What you are asked to do = Repeat exactly, and only, the lines of the entries below from the one with "vfov_deg: 4.6" through the one with "focal_mm: 200", both ends included.
=======
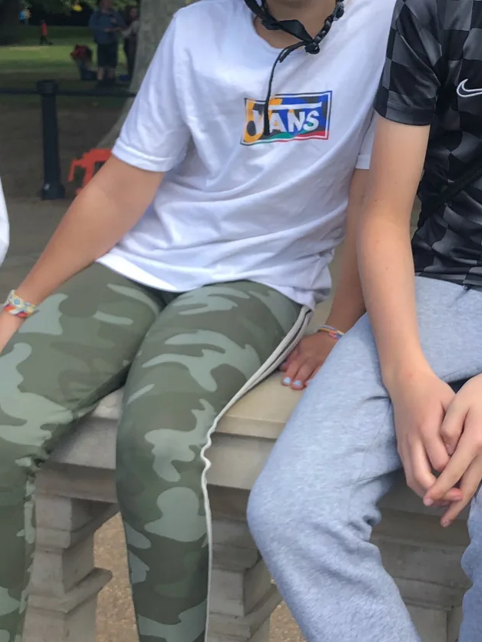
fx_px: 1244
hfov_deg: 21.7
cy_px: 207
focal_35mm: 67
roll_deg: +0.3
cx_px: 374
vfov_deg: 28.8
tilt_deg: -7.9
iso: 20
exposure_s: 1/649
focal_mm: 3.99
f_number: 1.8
=======
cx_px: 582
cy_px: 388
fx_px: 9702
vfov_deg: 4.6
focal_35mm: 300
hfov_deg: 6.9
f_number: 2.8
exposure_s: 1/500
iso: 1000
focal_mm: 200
=======
Exercise solution =
vfov_deg: 4.6
focal_35mm: 300
hfov_deg: 6.9
f_number: 2.8
exposure_s: 1/500
iso: 1000
focal_mm: 200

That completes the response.